> _What you are asked to do_: If a line in the listing below has the string "text", copy it out.

> _Data extract_:

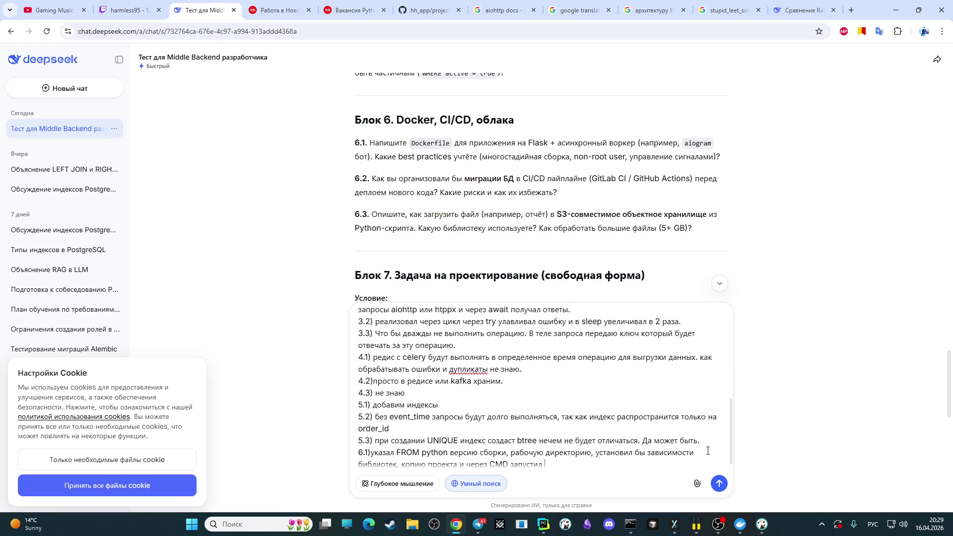
text(фласк прило)
text(жение через)
key(alt+shift)
text(guno)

> _Response below_:
text(фласк прило)
text(жение через)
text(guno)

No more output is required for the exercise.